Records supplied Start Marker

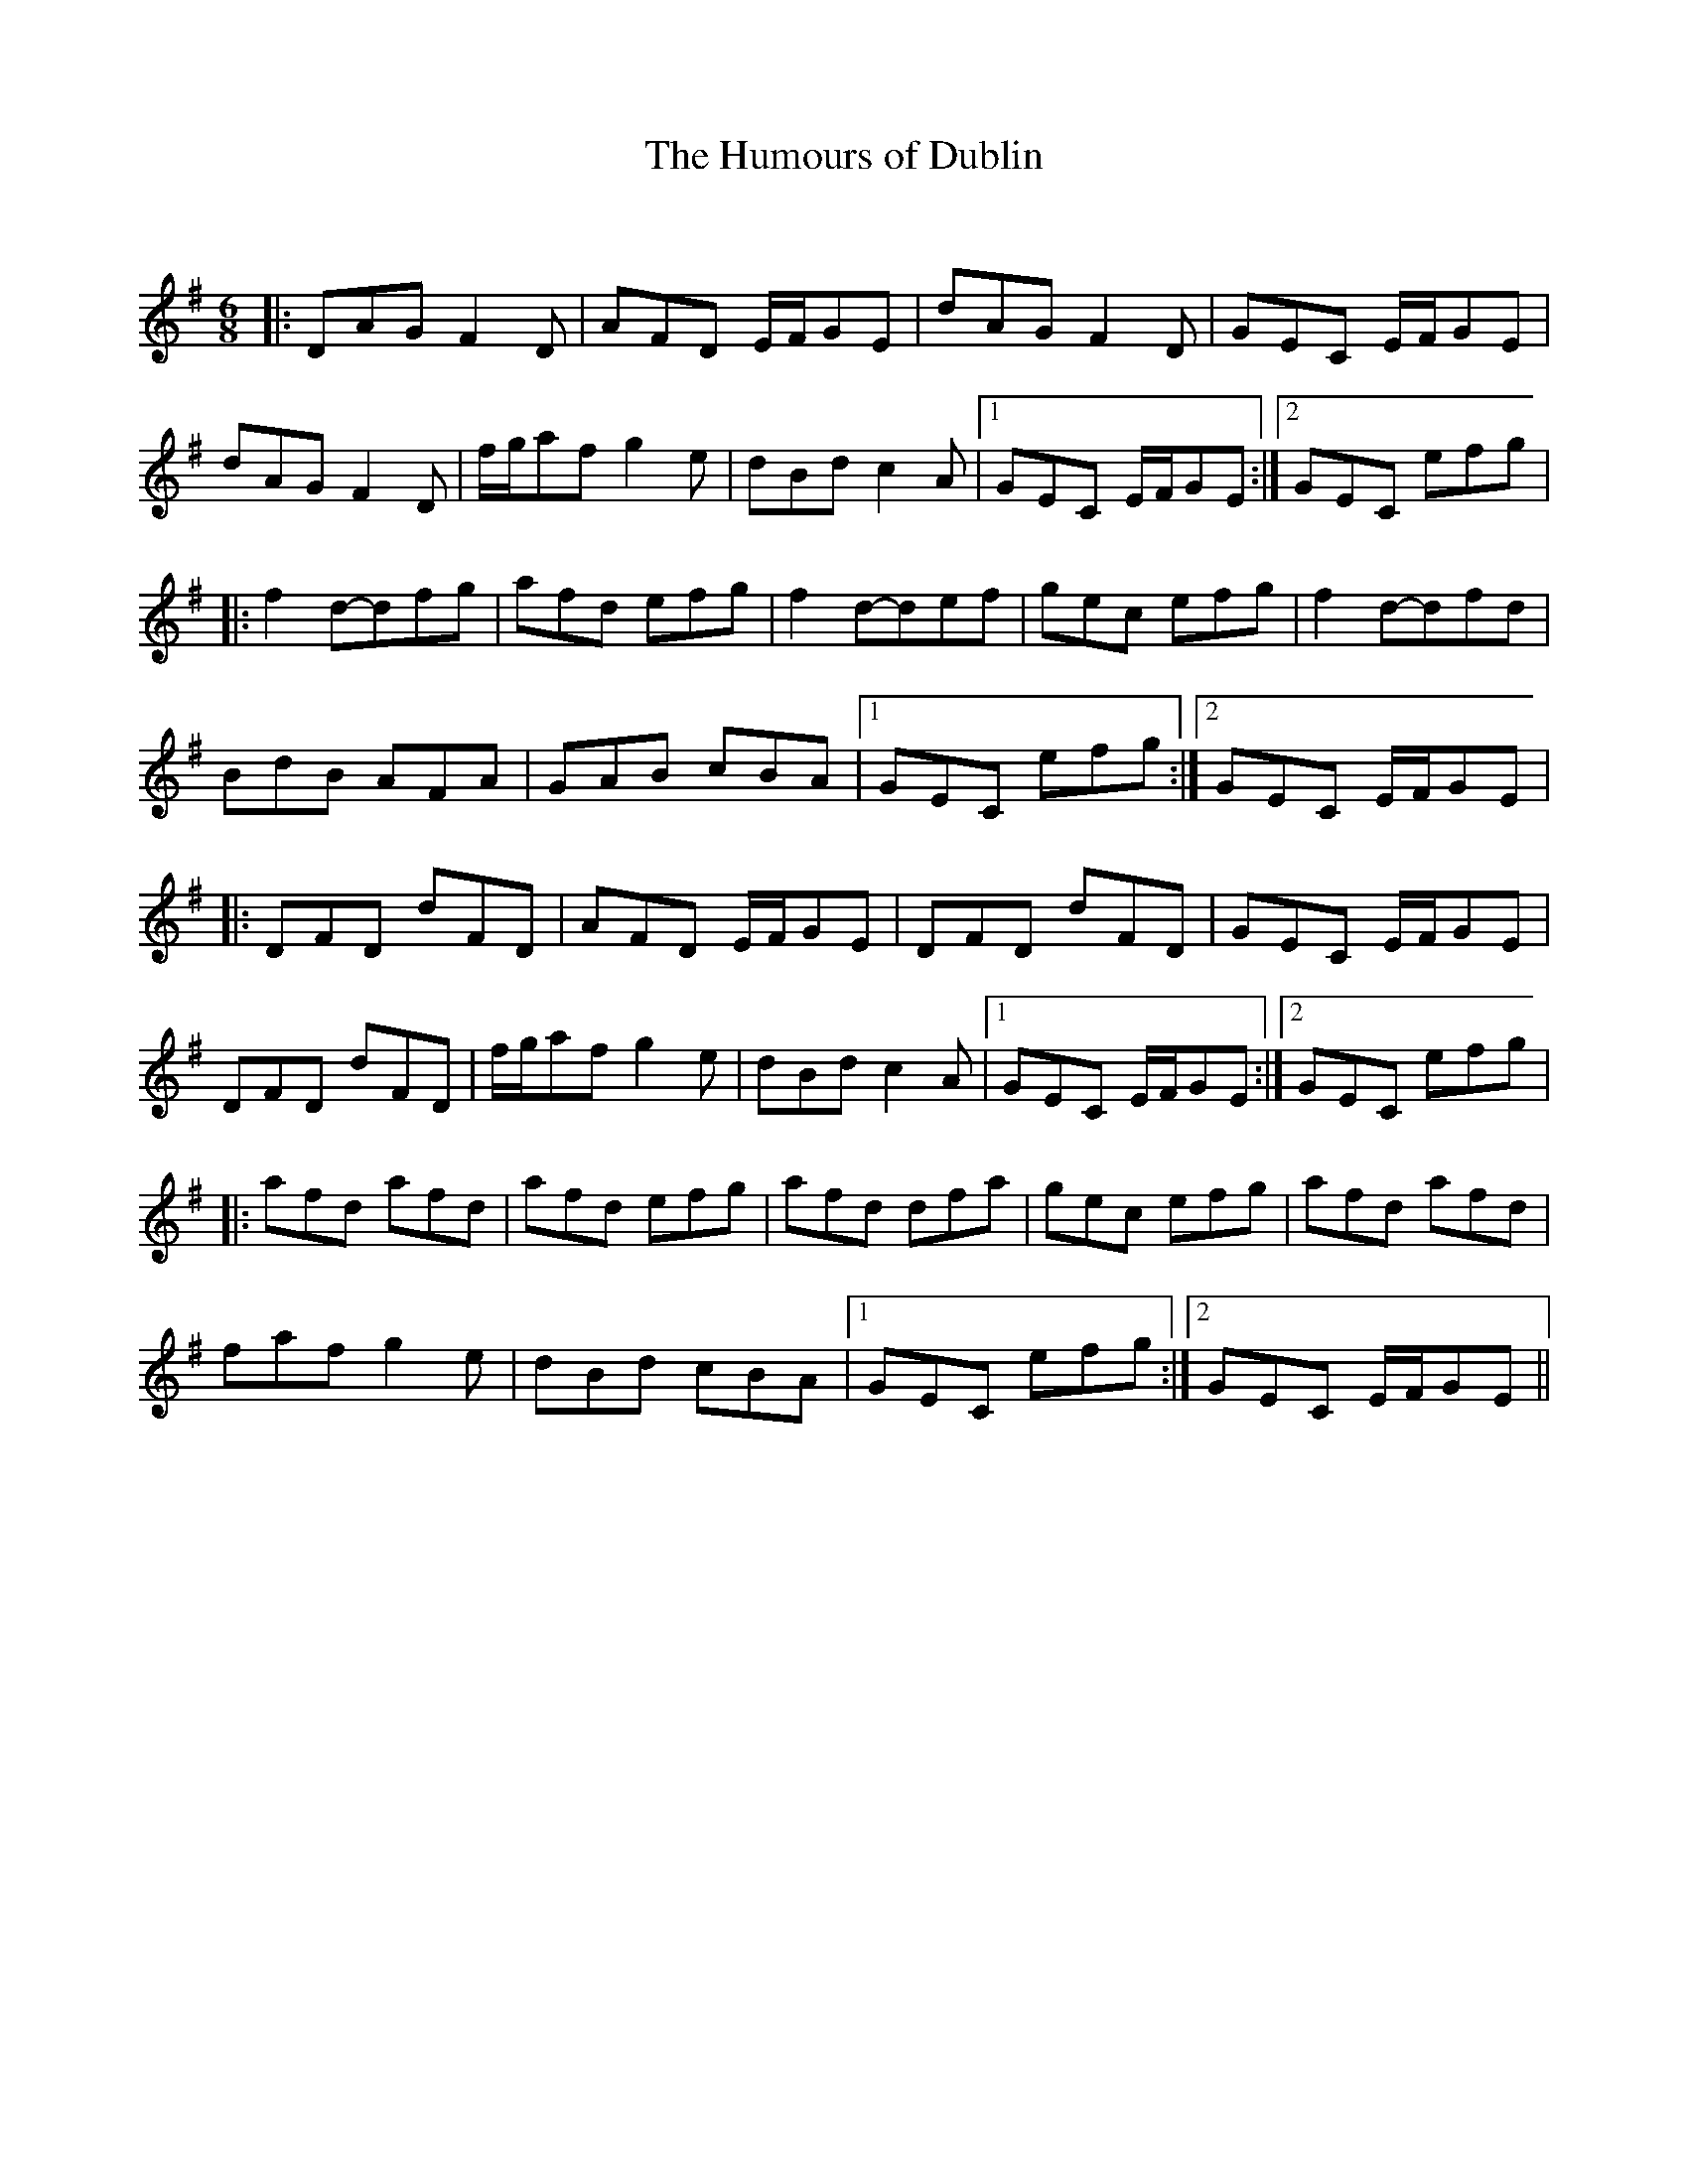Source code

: X:1
T: The Humours of Dublin
C:
R:Jig
Q: 180
K:G
M:6/8
L:1/8
|:DAG F2D|AFD E1/2F1/2GE|dAG F2D|GEC E1/2F1/2GE|
dAG F2D|f1/2g1/2af g2e|dBd c2A|1GEC E1/2F1/2GE:|2GEC efg|
|:f2d-dfg|afd efg|f2d-def|gec efg|f2d-dfd|
BdB AFA|GAB cBA|1GEC efg:|2GEC E1/2F1/2GE|
|:DFD dFD|AFD E1/2F1/2GE|DFD dFD|GEC E1/2F1/2GE|
DFD dFD|f1/2g1/2af g2e|dBd c2A|1GEC E1/2F1/2GE:|2GEC efg|
|:afd afd|afd efg|afd dfa|gec efg|afd afd|
faf g2e|dBd cBA|1GEC efg:|2GEC E1/2F1/2GE||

Records supplied End Marker

Problem –
Write every record out again exactly, omitting the pictures they hold.

Solution to this problem –
Source code

: X:1
T: The Humours of Dublin
C:
R:Jig
Q: 180
K:G
M:6/8
L:1/8
|:DAG F2D|AFD E1/2F1/2GE|dAG F2D|GEC E1/2F1/2GE|
dAG F2D|f1/2g1/2af g2e|dBd c2A|1GEC E1/2F1/2GE:|2GEC efg|
|:f2d-dfg|afd efg|f2d-def|gec efg|f2d-dfd|
BdB AFA|GAB cBA|1GEC efg:|2GEC E1/2F1/2GE|
|:DFD dFD|AFD E1/2F1/2GE|DFD dFD|GEC E1/2F1/2GE|
DFD dFD|f1/2g1/2af g2e|dBd c2A|1GEC E1/2F1/2GE:|2GEC efg|
|:afd afd|afd efg|afd dfa|gec efg|afd afd|
faf g2e|dBd cBA|1GEC efg:|2GEC E1/2F1/2GE||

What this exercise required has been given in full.